> [Aim of the task] Rewrite all the records with "pose" replaced by "camera" throughout, keeping everything else the same. Leave the pictures out of your answer.

> [Data for the task]
:::::

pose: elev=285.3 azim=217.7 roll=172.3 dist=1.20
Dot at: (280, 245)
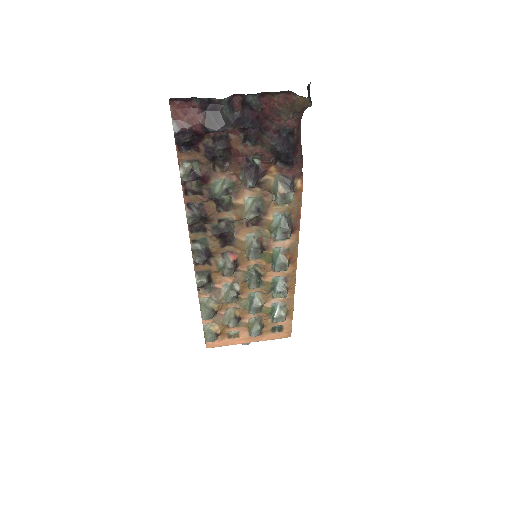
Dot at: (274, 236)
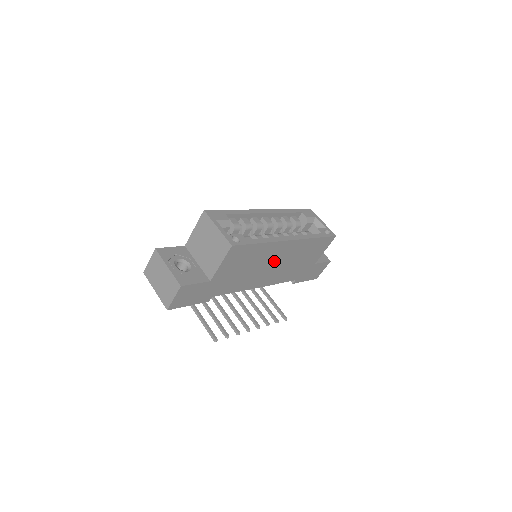
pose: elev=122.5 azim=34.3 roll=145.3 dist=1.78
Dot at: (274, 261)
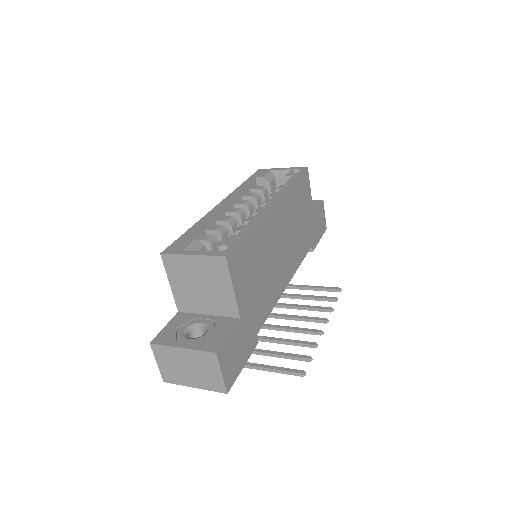
Dot at: (279, 241)
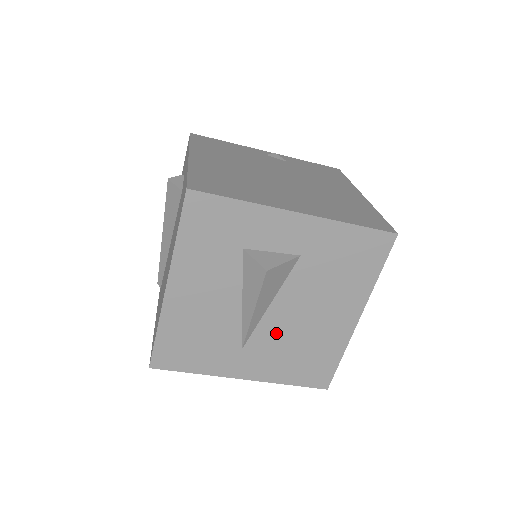
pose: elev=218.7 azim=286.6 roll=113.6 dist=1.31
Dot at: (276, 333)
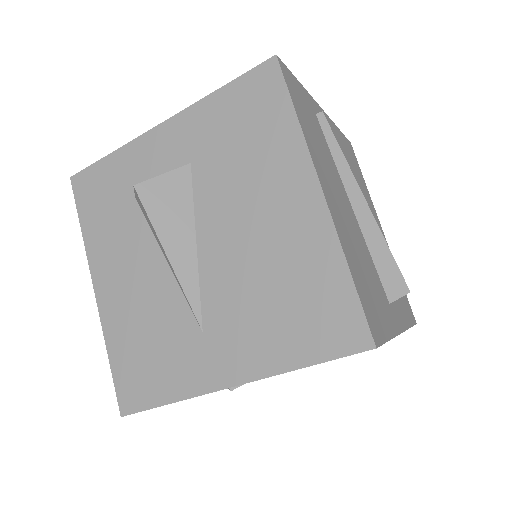
Dot at: (228, 282)
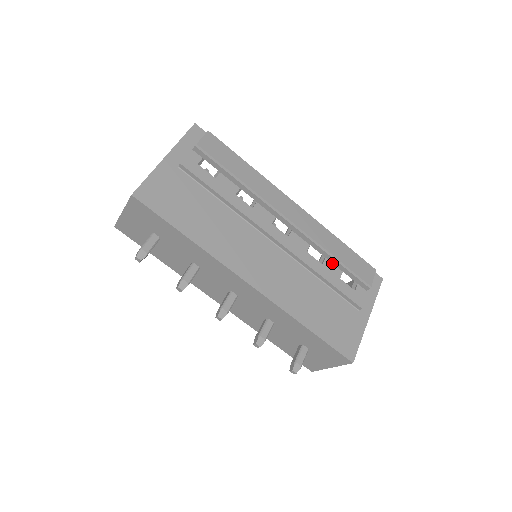
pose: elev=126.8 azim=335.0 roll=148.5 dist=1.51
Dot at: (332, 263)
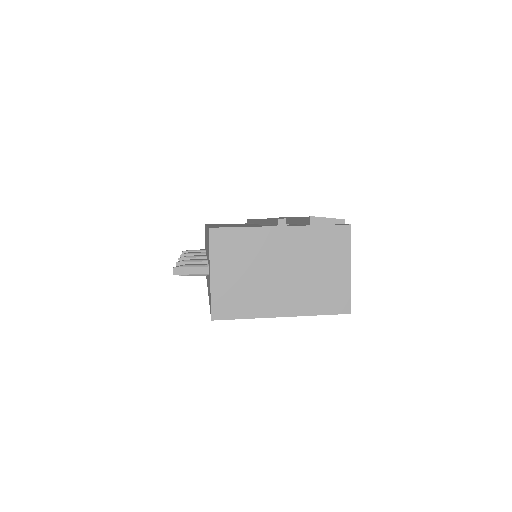
Dot at: occluded
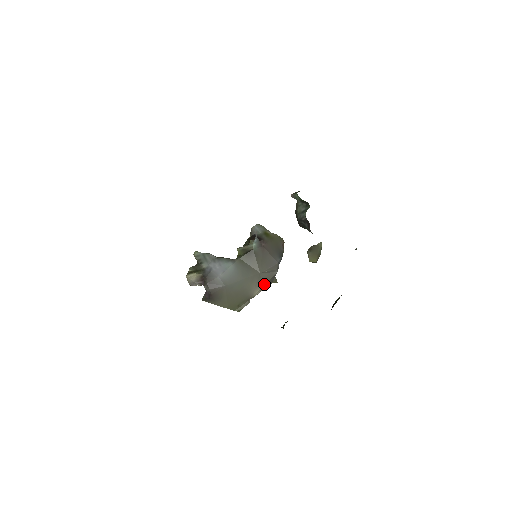
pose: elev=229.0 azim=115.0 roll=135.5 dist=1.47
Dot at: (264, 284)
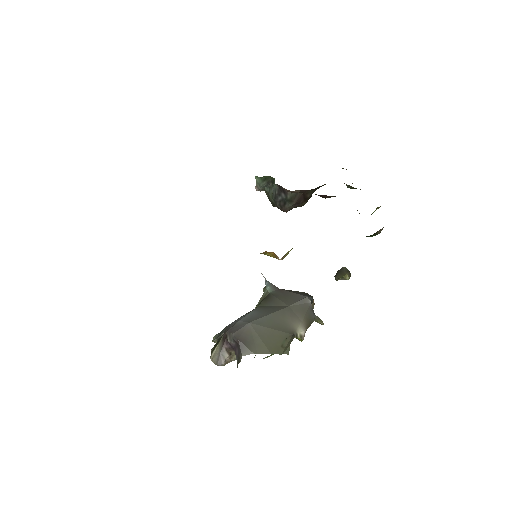
Dot at: (302, 318)
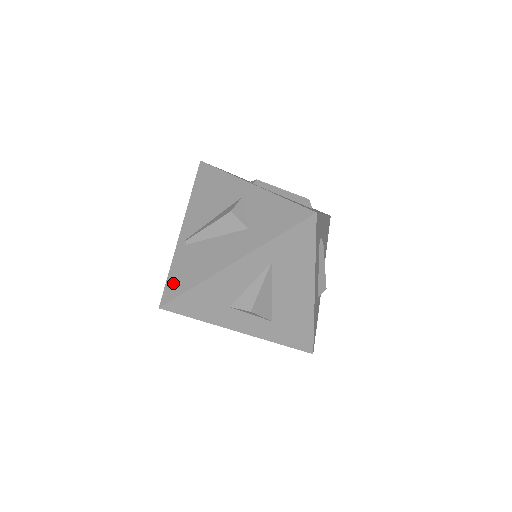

:::::

> [Response to the exercise]
camera: elev=285.3 azim=217.7 roll=172.3 dist=1.20
Dot at: (280, 245)
Dot at: (274, 236)
camera: elev=122.5 azim=34.3 roll=145.3 dist=1.78
Dot at: (274, 261)
Dot at: (279, 241)
camera: elev=218.7 azim=286.6 roll=113.6 dist=1.31
Dot at: (276, 333)
Dot at: (228, 282)
camera: elev=126.8 azim=335.0 roll=148.5 dist=1.51
Dot at: (332, 263)
Dot at: occluded
camera: elev=229.0 azim=115.0 roll=135.5 dist=1.47
Dot at: (264, 284)
Dot at: (302, 318)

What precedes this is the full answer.